Abstract
In the past decade, navigation surgery using fluorescent indocyanine green (ICG) dye for hepatoblastoma (HB) has been developed for the resection of primary or metastatic tumors. Since HB cells can take up ICG but cannot excrete it to the bile duct, ICG remains in the HB cells, which can be used for navigation by fluorescent activation. The complete resection of the primary tumor as well as metastatic tumors, along with appropriate neoadjuvant and adjuvant chemotherapy, is essential for cure. ICG fluorescence can detect microscopic residual lesions in the primary lesion and identify micro-metastases in the lung or other lesions; consequently, ICG navigation surgery may improve outcomes for patients with HB. The basic technique and recent advances in ICG navigation for HB surgery are reviewed.
1. Introduction
Hepatoblastoma (HB) is the most common pediatric malignant liver tumor, and is usually diagnosed in children under three years of age. HBs are classified according to international risk group by the Children’s Hepatic tumors International Consortium (CHIC) [1]. Since the outcomes for patients with HB depend on the complete resection of the tumor, patients with low-risk HBs, which are usually resectable at diagnosis, have more than 85% survival. In patients with intermediate-risk tumors, which are unresectable at diagnosis due to PRETEXT IV and/or positive annotation factors, such as portal vein invasion, hepatic vein invasion, and tumor rupture, the outcomes of those whose tumors become resectable with neoadjuvant chemotherapy are favorable [2,3]. In patients with high-risk tumors, who usually have lung metastases, those whose metastases are diminished by chemotherapy or completely resected by thoracotomy have favorable outcomes [4]. Therefore, the complete resection of the primary liver tumor and the diminishment of metastases by chemotherapy and/or thoracotomy may be essential for the cure of patients with HB. Since HB primary tumors are usually diagnosed as large hepatic tumors, they are difficult to resect with a sufficient surgical safety margin. Therefore, more precise resection using navigation for the existence of tumor cells might be effective for improving outcomes for patients with HB.
ICG is an organic anion that is almost exclusively taken up by the liver and rapidly excreted into the bile without undergoing biotransformation or enterohepatic circulation.
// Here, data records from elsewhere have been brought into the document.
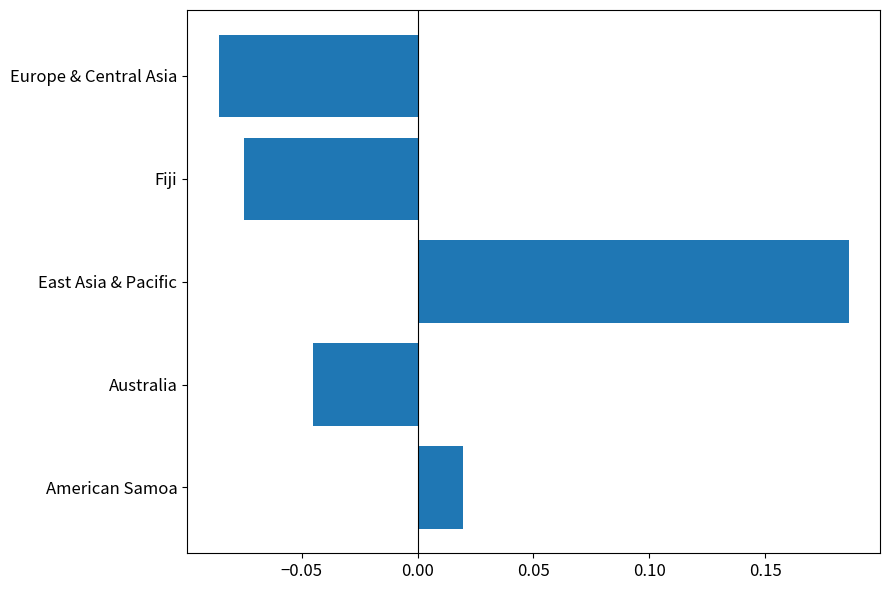

Is it true that the value at Australia is -0.1?

False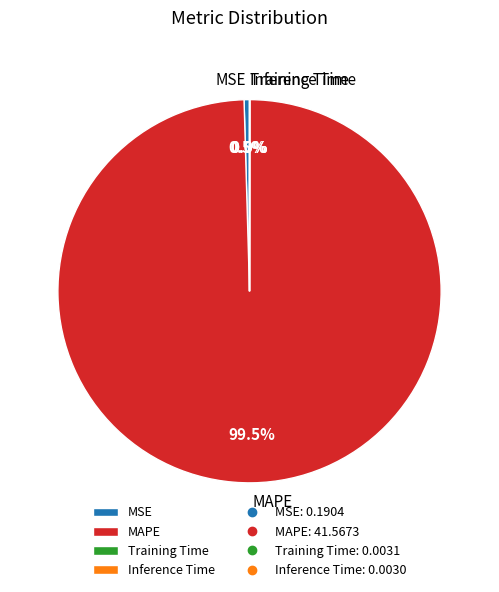

What is the largest slice in the pie chart?

MAPE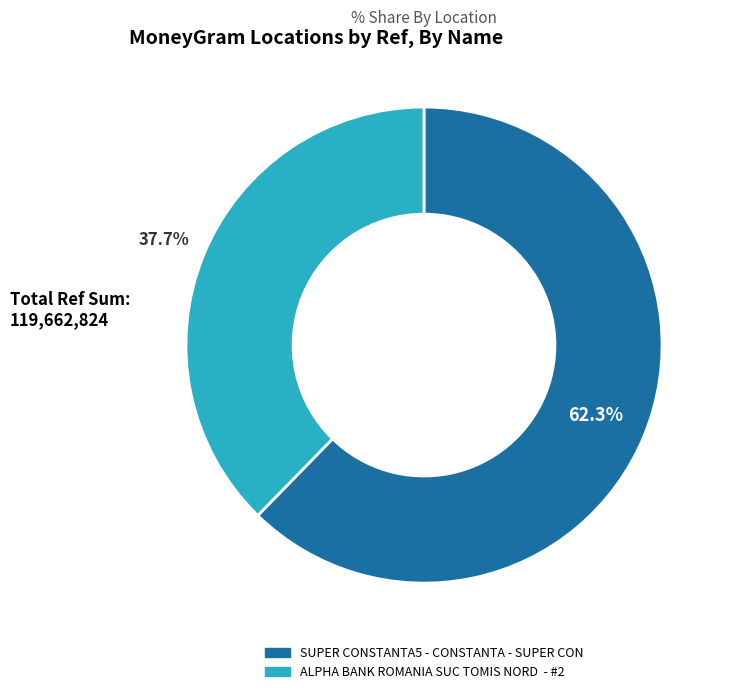

Count the number of slices in the pie.

2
Therefore, ICG clearance has been used as a valuable tool for identifying patients with impaired liver function and, in liver surgery, identifying patients at risk of developing postoperative liver dysfunction or surgical complications [5,6]. ICG is a safe and convenient tool for liver surgeons [7,8]. ICG is also taken up by malignant liver tumor cells, such as hepatocellular carcinoma, hepatoblastoma, and others. However, malignant cells do not excrete ICG because they do not have a connection to the bile duct. Therefore, ICG remains only in malignant hepatic cells after clearance from normal hepatic cells. Since ICG is effectively excited under far-infrared ray (FIR), ICG is useful for navigation to detect malignant hepatic cells.
In this review, which focuses on ICG fluorescence-guided navigation surgery for HB, we discuss the development, underlying ICG uptake mechanism, clinical applications, and future potential of this technology.
4. Conclusions
ICG fluorescence navigation surgery can be used safely and easily to identify the primary tumor and metastatic hepatoblastoma in real time during open and laparoscopic pneumonectomy and hepatobiliary surgery. With further developments in cancer-specific fluorophores and imaging systems, intraoperative fluorescence imaging will develop into an essential navigation tool and a standard surgical procedure for evaluating tumor cell spread, micrometastasis, and the risk of postoperative recurrence.
Funding
This work was supported by Grant name AMED (Academy for Medical Research and Development) (No. JP21lk0201066; No. JP21ck0106609) and Grant-in-Aid for Scientific Research (A) of JSPS (Japan Society for the Promotion of Science) (No. 16H02778).
Institutional Review Board Statement
The study was conducted according to the guidelines of the Declaration of Helsinki, and approved by the Ethics Committee of Hiroshima University (No. E-2588, approved at 15 September 2021).
Informed Consent Statement
Written informed consent was obtained from the patients in Hiroshima University Hospital to publish this paper. The data of other patients was cited from published papers.
Data Availability Statement
Since this is a review article, no new data were created or analyzed in this study. Data sharing is not applicable to this article.
Acknowledgments
The author would like to thank N. Kitagawa, R. Souzaki, T. Taguchi, M. Kano, and T. Kuroda for their contributions to applying fluorescence imaging to hepatoblastoma surgery in JPLT study. I also thank all the members of the liver tumor committee of the Japan Children’s Cancer Group (JCCG) for their discussions of ICG navigation surgery in the treatment of hepatoblastoma.
Conflicts of Interest
The author declares that there are no conflict of interest.